Meine Damen und Herren, insbesondere von der ÖVP! Ich weiß, dass Sie bei Ihrer Klubtagung in Alpbach festgestellt haben, wie wichtig die Versicherungspflicht ist. Sie waren sich einig, dass die Beibehaltung der Versicherungspflicht gegenüber allen anderen Versicherungsformen das Wichtigste ist. Sie wissen auch, dass dieses Modell bisher für die Bürgerinnen und Bürger das erfolgreichste war.
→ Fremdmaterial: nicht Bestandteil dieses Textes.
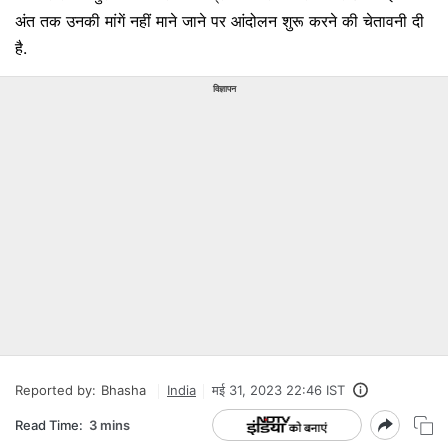
अंत तक उनकी मांगें नहीं माने जाने पर आंदोलन शुरू करने की चेतावनी दी
है.
विज्ञापन
Reported by:
Bhasha
India
मई 31, 2023 22:46 IST
Read Time:
3 mins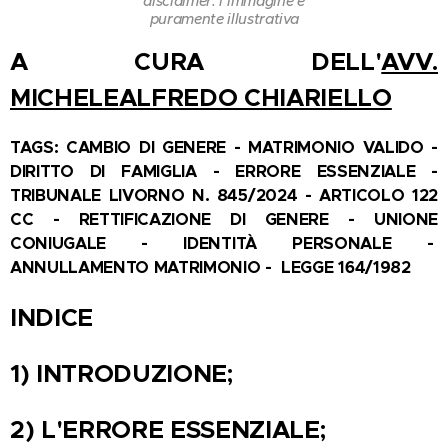
disclaimer: l'immagine è
puramente illustrativa
A CURA DELL'
AVV.
MICHELEALFREDO CHIARIELLO
TAGS:
C
AMBIO DI GENERE - MATRIMONIO VALIDO -
DIRITTO DI FAMIGLIA - ERRORE ESSENZIALE -
TRIBUNALE LIVORNO N. 845/2024 - ARTICOLO 122
CC - RETTIFICAZIONE DI GENERE - UNIONE
CONIUGALE - IDENTITÀ PERSONALE -
ANNULLAMENTO MATRIMONIO - LEGGE 164/1982
INDICE
1) INTRODUZIONE;
2) L'ERRORE ESSENZIALE;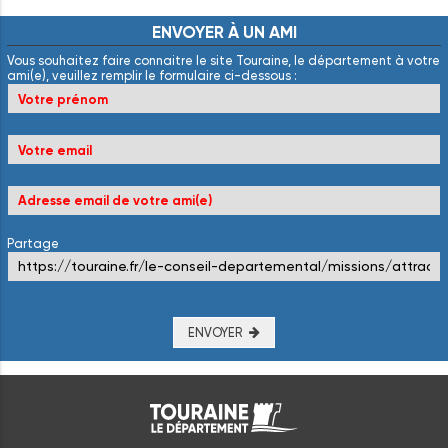
ENVOYER
À
UN
AMI
Vous souhaitez faire connaitre le site Touraine, le département à votre
ami(e), veuillez remplir le formulaire ci-dessous :
Partage
ENVOYER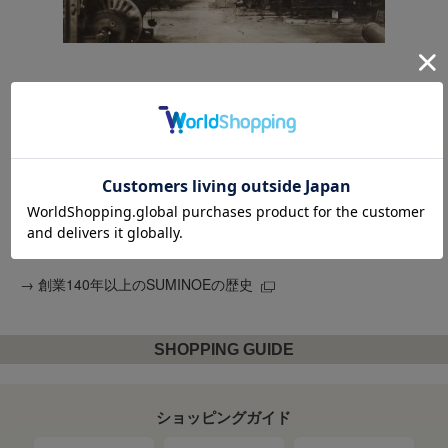
カーペットマルシェの3つの安心
スミノエ インテリア プロダクツ公式ショップ
なので安心
商品はスミノエ インテリア プロダクツから直送
なので安心
全品税込価格＆送料無料
なので安心
※ 北海道・沖縄・離島、大型商
品は除く
→
創業140年以上のSUMINOEの歴史
SHOPPING GUIDE
ショッピングガイド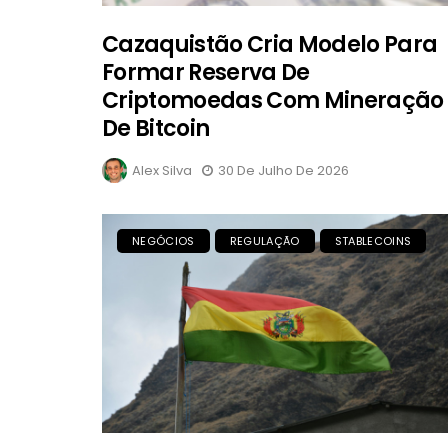
Cazaquistão Cria Modelo Para
Formar Reserva De
Criptomoedas Com Mineração
De Bitcoin
Alex Silva
30 De Julho De 2026
NEGÓCIOS
REGULAÇÃO
STABLECOINS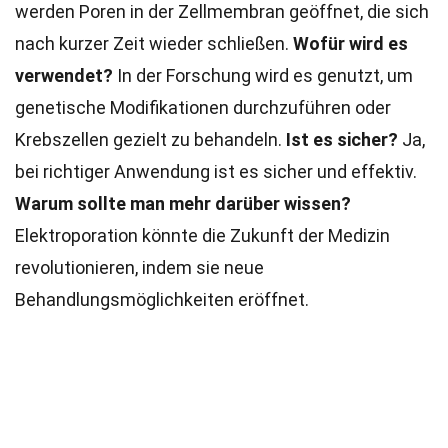
werden Poren in der Zellmembran geöffnet, die sich
nach kurzer Zeit wieder schließen.
Wofür wird es
verwendet?
In der Forschung wird es genutzt, um
genetische Modifikationen durchzuführen oder
Krebszellen gezielt zu behandeln.
Ist es sicher?
Ja,
bei richtiger Anwendung ist es sicher und effektiv.
Warum sollte man mehr darüber wissen?
Elektroporation könnte die Zukunft der Medizin
revolutionieren, indem sie neue
Behandlungsmöglichkeiten eröffnet.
Aber, meine Damen und Herren von der Regierung, Sie wissen anscheinend nicht, dass es Menschen gibt, die bei einer Vollbeschäftigung 12 500 S verdienen, das sind nicht einmal ganz 9 000 S Nettoeinkommen. Wie sollen sich diese Menschen eine Versicherung aussuchen können, um für ihre Gesundheit Vorsorge zu treffen? Schon gar nicht geht das, wenn das ein Risikopatient ist. Wie sollen sich Menschen mit einem niedrigen Einkommen, die von Ihren gesetzlichen Maßnahmen betroffen sind, überhaupt noch etwas leisten können?

Wo bleibt hier das christliche Verständnis von Abgeordnetem Khol? (Beifall bei der SPÖ.) Was werden Sie, meine Damen und Herren von der ÖVP, noch alles mittragen und verändern, nur damit der Kanzler gesichert bleibt?

Meine Damen und Herren! Der Machtrausch, mit dem Sie jetzt arbeiten, wird für Sie nicht erfolgreich sein. Deshalb: Nehmen Sie Abstand von diesen Abänderungsanträgen, und gefährden Sie den sozialen Frieden in unserem Land nicht! (Beifall bei der SPÖ.)

13.24

Präsident Dr. Werner Fasslabend: Zu einer tatsächlichen Berichtigung hat sich Herr Abgeordneter Tancsits zu Wort gemeldet. – Bitte.